Goal of the exercise>
Find the lines below in which the string "knee" occurs. Copy each one.

Data records

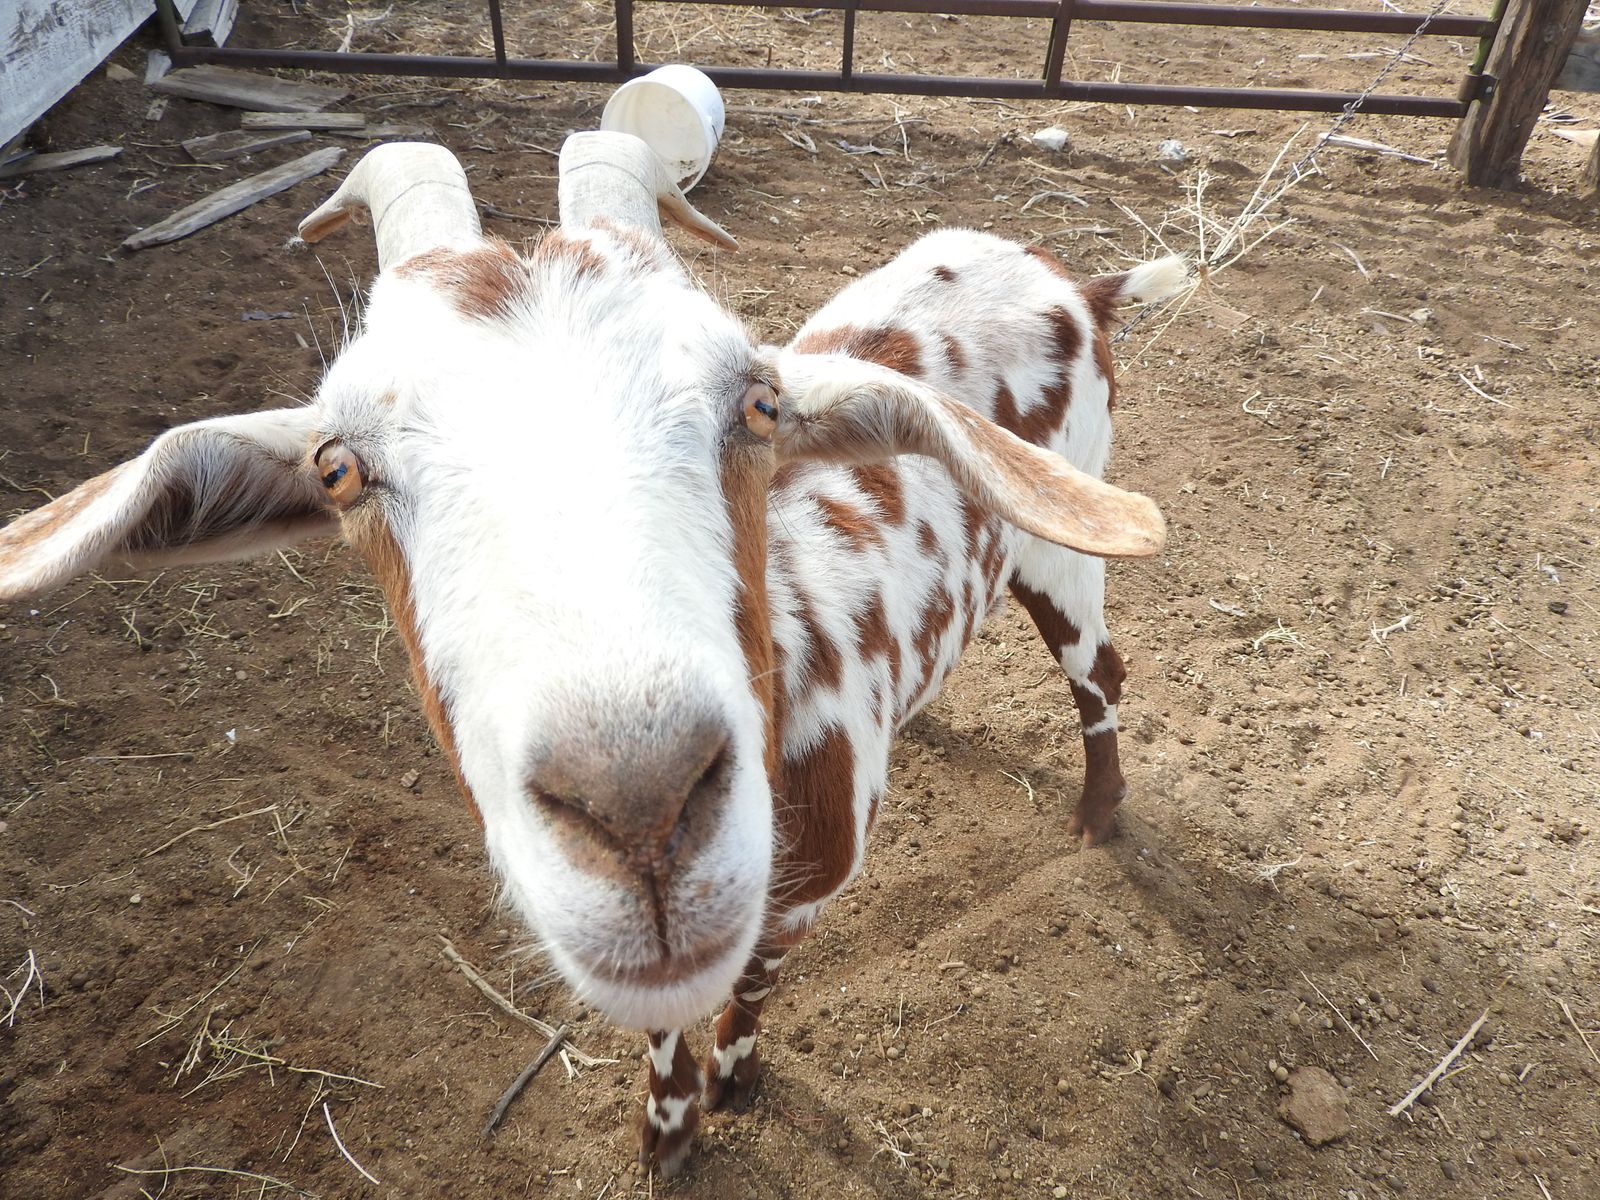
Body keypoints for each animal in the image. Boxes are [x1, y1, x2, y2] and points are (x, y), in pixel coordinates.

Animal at [0, 134, 1182, 1176]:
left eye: (759, 402)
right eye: (337, 469)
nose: (639, 810)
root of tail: (1079, 283)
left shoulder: (803, 892)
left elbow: (751, 980)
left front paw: (729, 1088)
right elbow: (660, 1020)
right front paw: (667, 1130)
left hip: (1059, 542)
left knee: (1101, 672)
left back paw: (1096, 813)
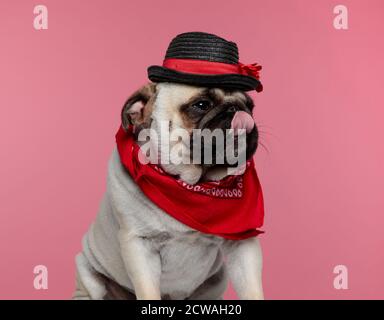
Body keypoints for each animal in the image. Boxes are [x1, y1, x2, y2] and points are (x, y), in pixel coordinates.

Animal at [72, 82, 264, 300]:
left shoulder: (242, 246)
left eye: (250, 106)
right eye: (201, 104)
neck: (190, 184)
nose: (238, 108)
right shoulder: (140, 246)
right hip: (88, 273)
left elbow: (251, 288)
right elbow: (148, 290)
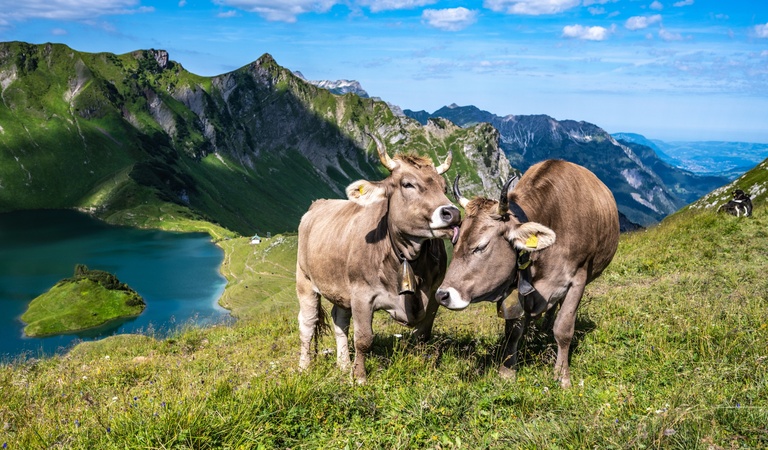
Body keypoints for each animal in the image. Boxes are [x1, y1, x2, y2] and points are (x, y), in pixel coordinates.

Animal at [296, 134, 461, 383]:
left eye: (444, 187)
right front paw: (360, 377)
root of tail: (318, 203)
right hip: (304, 281)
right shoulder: (362, 295)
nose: (453, 214)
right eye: (407, 184)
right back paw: (304, 367)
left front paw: (423, 367)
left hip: (340, 288)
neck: (407, 258)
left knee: (339, 320)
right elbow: (364, 339)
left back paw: (343, 364)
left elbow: (423, 334)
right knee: (308, 323)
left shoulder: (434, 293)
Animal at [435, 159, 619, 388]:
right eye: (455, 242)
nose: (441, 295)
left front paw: (562, 376)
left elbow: (564, 329)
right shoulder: (516, 287)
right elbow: (513, 331)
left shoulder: (578, 280)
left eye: (481, 246)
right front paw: (507, 371)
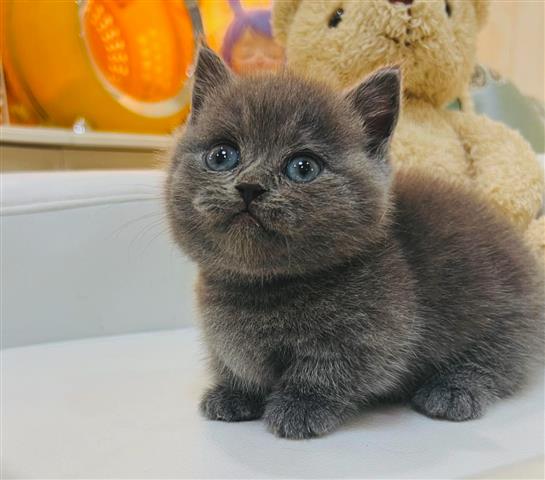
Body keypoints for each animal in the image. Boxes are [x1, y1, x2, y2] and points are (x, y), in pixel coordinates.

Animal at [165, 47, 540, 440]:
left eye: (303, 167)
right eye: (222, 156)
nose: (250, 186)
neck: (262, 286)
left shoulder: (373, 333)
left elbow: (331, 369)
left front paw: (301, 405)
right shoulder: (223, 334)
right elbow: (235, 361)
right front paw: (234, 393)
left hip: (503, 316)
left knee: (500, 362)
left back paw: (452, 389)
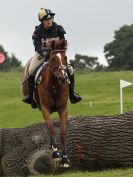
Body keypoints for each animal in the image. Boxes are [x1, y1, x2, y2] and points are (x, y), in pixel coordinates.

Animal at [22, 39, 69, 168]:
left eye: (65, 57)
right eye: (52, 59)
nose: (63, 78)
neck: (54, 85)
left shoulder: (63, 109)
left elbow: (63, 132)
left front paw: (65, 159)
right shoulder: (45, 108)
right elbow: (51, 129)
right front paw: (56, 154)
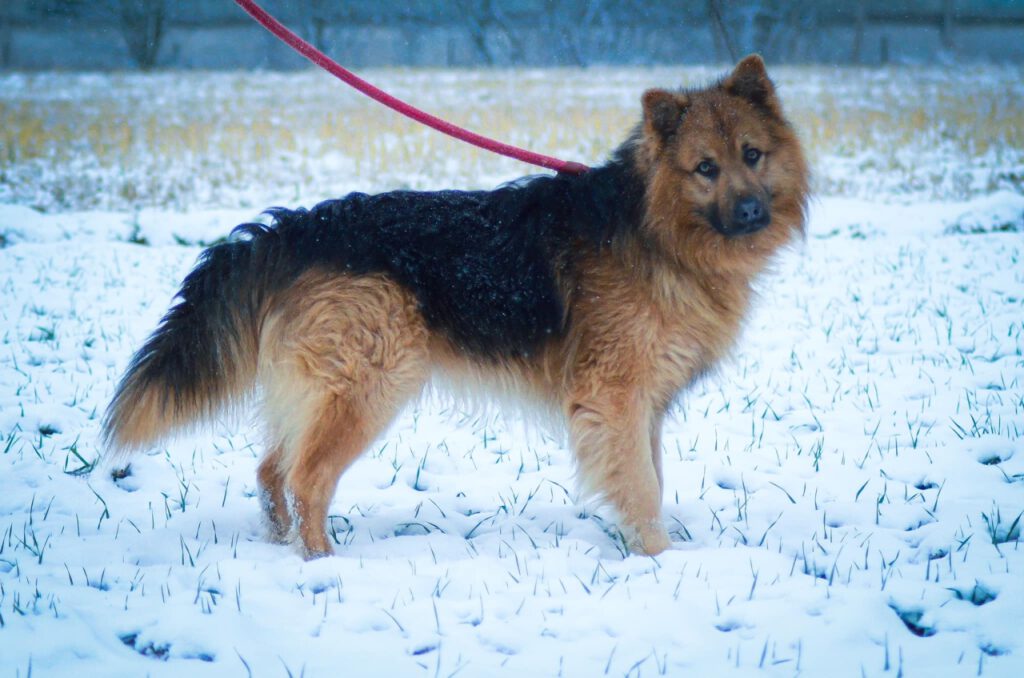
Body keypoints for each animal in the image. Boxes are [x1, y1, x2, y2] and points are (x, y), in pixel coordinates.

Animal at [103, 55, 806, 561]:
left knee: (272, 470)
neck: (653, 228)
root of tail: (298, 228)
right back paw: (321, 564)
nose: (751, 212)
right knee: (305, 479)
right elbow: (639, 486)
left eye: (752, 155)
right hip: (369, 385)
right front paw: (659, 562)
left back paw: (279, 550)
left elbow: (651, 482)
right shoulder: (616, 399)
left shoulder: (644, 406)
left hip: (317, 389)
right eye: (705, 167)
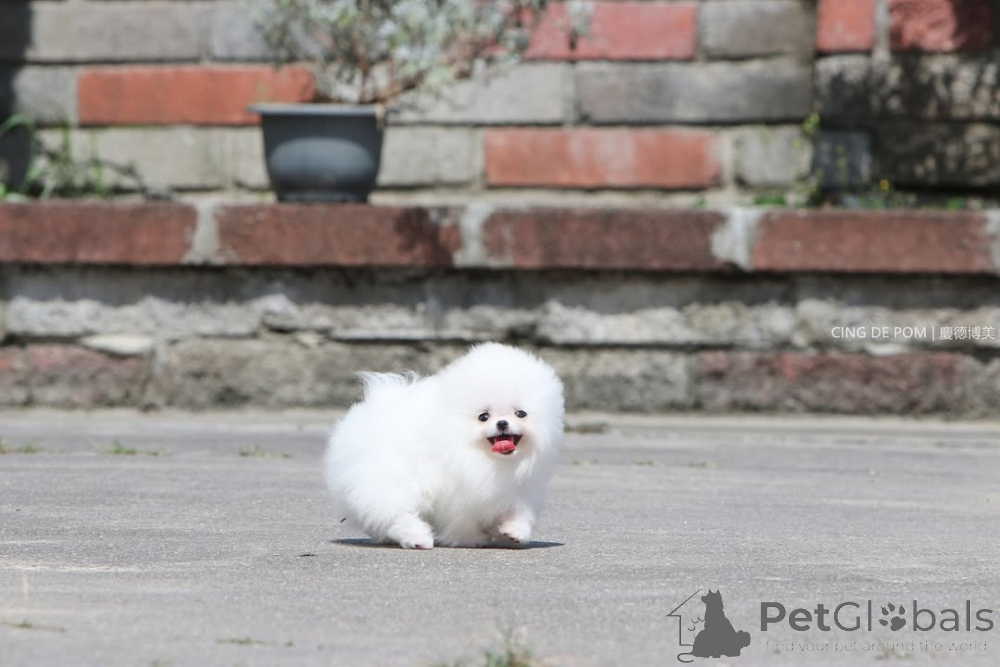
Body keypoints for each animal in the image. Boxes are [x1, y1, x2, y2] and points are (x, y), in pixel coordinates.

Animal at [324, 343, 564, 549]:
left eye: (521, 413)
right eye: (483, 417)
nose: (502, 423)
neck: (488, 460)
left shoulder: (518, 489)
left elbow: (519, 513)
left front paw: (515, 532)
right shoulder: (459, 495)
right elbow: (463, 522)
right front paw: (474, 538)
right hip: (389, 479)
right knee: (396, 512)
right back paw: (417, 538)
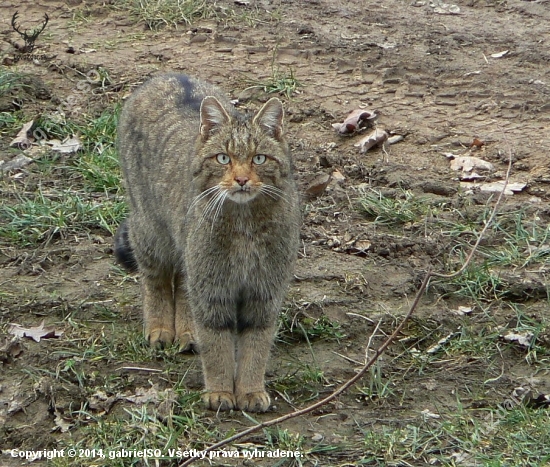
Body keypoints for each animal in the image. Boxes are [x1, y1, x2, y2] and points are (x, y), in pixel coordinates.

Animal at [113, 76, 300, 414]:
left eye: (259, 158)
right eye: (223, 158)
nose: (241, 180)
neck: (243, 226)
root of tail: (166, 75)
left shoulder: (264, 292)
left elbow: (256, 348)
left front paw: (250, 390)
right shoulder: (212, 291)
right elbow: (216, 347)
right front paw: (220, 391)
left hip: (187, 252)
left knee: (182, 284)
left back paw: (187, 331)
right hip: (151, 232)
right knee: (156, 278)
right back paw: (160, 327)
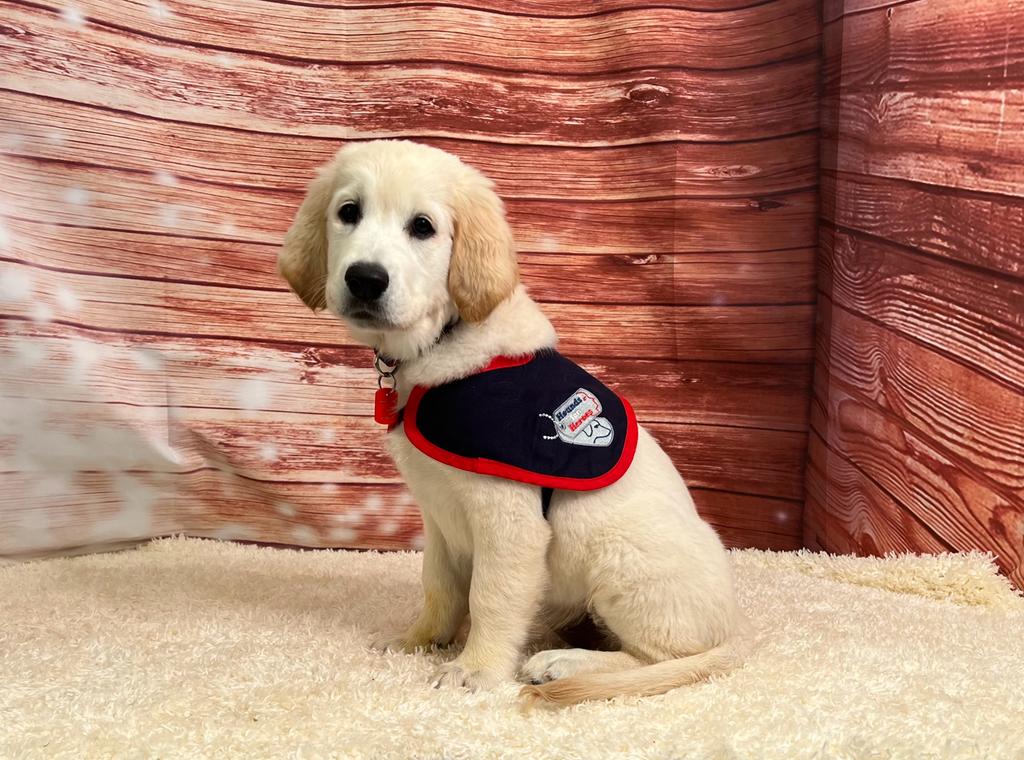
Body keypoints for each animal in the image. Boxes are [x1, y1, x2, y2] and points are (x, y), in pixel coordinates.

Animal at [276, 141, 749, 708]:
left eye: (422, 227)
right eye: (348, 212)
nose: (365, 279)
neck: (443, 341)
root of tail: (735, 631)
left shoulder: (508, 519)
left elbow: (491, 596)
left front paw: (476, 668)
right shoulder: (437, 514)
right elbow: (439, 585)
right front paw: (419, 639)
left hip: (618, 552)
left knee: (660, 658)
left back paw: (563, 662)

Output>
left knee: (1101, 672)
left knee: (339, 320)
right knee: (308, 323)
left knee: (500, 362)
left knee: (272, 470)
right knee: (305, 479)
right knee: (396, 512)
left knee: (182, 284)
right knee: (156, 278)
left knee: (660, 658)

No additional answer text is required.